The European Commission has just issued a report, based on the waste management efforts of European Union states in 2010, entitled Screening Of Waste Management Performance Of EU Member States - comparing how various states deal with their municipal rubbish.

It might be fair to begin by asking why the Brussels bureaucrats in Director General Environment have taken almost two years to publish this report. The question is relevant because although the picture painted of Malta is pretty abysmal, the fact is that in the two years since it was conducted, we have performed considerably better in this field.

Management of municipal waste is not a subject that sets the pulse racing. Yet, it is a vitally important matter affecting the quality of life and public health of all citizens. As Malta has become wealthier, it has created more rubbish. Each year we throw away thousands of tons of waste, much of it hazardous. Treating and disposing of all this material without damaging the environment has become a major headache. The horrors of the rubbish mountain of Magħtab are now thankfully behind us (within a few years, Magħtab will rise like a phoenix from the ashes to become a national park). But the problems of waste disposal will still remain.

Most of what we throw away is dumped into landfill sites. But land-filling takes up precious land space as well as causing air, water and soil pollution, discharging pollutants into the atmosphere and chemicals and pesticides into the earth and groundwater.

These are harmful to health and to plants and animals. Waste prevention and good rubbish management are essential.

The EU’s approach to waste management is based on three principles: waste prevention through the reduction of all waste generated; recycling and reuse by recovering materials and recycling them as a means of reducing the overall environmental impact; and improving the means of final disposal of rubbish that cannot be recycled by, in Malta’s case, adhering to strict EU guidelines on landfill management.

It is against this background of the objectives of good waste management that Malta’s performance in 2010 should be judged. The fact is we did badly, coming third from the bottom of the league table, with only Greece and Bulgaria performing worse than ourselves. Of the 18 criteria used in the Commission’s study, Malta only passed in five.

Our major deficiencies lay in the most important performance criteria: Malta has still not implemented a waste prevention programme; it still has high levels of land-filling and its recycling levels are low and is still struggling to meet the targets for biodegradable waste. A stark statistic: in 2010 Malta was still land-filling over 86 per cent of its municipal waste and recycling about 15 per cent.

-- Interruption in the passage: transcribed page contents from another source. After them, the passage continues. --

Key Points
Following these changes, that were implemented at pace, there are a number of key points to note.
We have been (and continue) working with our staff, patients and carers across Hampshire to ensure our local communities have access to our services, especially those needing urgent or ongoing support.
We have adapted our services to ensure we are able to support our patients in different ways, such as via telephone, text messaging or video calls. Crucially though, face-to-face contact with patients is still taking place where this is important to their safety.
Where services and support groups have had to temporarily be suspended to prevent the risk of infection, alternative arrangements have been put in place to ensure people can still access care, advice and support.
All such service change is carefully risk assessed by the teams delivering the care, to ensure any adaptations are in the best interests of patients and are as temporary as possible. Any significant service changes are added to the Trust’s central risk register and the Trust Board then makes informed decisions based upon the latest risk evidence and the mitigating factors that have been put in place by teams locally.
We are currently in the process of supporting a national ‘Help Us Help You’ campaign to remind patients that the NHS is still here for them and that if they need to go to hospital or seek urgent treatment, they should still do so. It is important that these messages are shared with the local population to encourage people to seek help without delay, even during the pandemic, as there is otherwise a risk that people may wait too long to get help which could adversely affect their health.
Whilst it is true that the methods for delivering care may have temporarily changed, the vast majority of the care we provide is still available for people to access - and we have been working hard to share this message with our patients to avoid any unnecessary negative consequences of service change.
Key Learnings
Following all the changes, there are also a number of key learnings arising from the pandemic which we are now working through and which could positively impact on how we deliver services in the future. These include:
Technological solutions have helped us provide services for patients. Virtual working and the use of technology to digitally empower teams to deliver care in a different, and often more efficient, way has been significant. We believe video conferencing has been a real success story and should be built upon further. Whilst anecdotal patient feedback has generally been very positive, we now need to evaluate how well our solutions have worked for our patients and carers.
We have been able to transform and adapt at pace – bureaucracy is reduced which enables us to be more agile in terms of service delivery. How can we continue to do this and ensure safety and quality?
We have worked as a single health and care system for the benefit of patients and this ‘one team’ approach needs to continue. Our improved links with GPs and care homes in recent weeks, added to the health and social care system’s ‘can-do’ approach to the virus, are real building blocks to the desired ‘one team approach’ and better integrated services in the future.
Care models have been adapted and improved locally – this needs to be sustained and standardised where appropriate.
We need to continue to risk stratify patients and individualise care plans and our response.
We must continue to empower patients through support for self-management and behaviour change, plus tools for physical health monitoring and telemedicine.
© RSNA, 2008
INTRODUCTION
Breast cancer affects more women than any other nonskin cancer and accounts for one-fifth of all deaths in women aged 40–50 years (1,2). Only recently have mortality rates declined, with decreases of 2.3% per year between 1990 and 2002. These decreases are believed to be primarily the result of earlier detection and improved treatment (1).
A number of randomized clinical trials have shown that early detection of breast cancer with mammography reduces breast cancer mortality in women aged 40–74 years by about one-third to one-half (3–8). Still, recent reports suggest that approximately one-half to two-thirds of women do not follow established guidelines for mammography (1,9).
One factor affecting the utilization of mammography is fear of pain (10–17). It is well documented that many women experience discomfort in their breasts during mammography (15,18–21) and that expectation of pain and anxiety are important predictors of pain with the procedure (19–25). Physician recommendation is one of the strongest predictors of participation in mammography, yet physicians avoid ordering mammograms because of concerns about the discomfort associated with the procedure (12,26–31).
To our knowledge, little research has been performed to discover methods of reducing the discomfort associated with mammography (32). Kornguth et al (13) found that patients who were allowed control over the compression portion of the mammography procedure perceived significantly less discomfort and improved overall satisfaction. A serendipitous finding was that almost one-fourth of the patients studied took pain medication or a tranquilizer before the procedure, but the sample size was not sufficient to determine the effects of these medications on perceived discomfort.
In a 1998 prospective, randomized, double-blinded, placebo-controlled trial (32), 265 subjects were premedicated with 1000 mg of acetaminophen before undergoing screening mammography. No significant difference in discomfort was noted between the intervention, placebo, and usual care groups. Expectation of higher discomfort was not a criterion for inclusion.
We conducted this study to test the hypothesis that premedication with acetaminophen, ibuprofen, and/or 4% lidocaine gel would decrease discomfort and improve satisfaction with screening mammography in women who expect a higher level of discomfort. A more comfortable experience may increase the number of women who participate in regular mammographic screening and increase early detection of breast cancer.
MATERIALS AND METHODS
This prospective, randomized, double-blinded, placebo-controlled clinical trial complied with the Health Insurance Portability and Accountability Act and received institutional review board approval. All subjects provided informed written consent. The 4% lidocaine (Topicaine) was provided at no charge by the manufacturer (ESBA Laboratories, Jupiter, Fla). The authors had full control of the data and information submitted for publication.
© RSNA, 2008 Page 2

By 2012, however, the land-filling figure was sharply down to 57 per cent.

Land-filling is Malta’s biggest waste problem since disposing of waste in this way is technically the worst way of dealing with it.

On the other hand, the report notes some positive elements, including the development of waste recycling, the excellent availability of daily waste collection services (which nonetheless have failed to stem the disgraceful national pre-disposition to litter and dump unwanted material almost anywhere) and the compliance of existing landfills in regard to non-hazardous waste.

Malta still has some way to go but, encouragingly, the picture seems to be improving.

Overall, therefore, the verdict is: could do better and must try harder.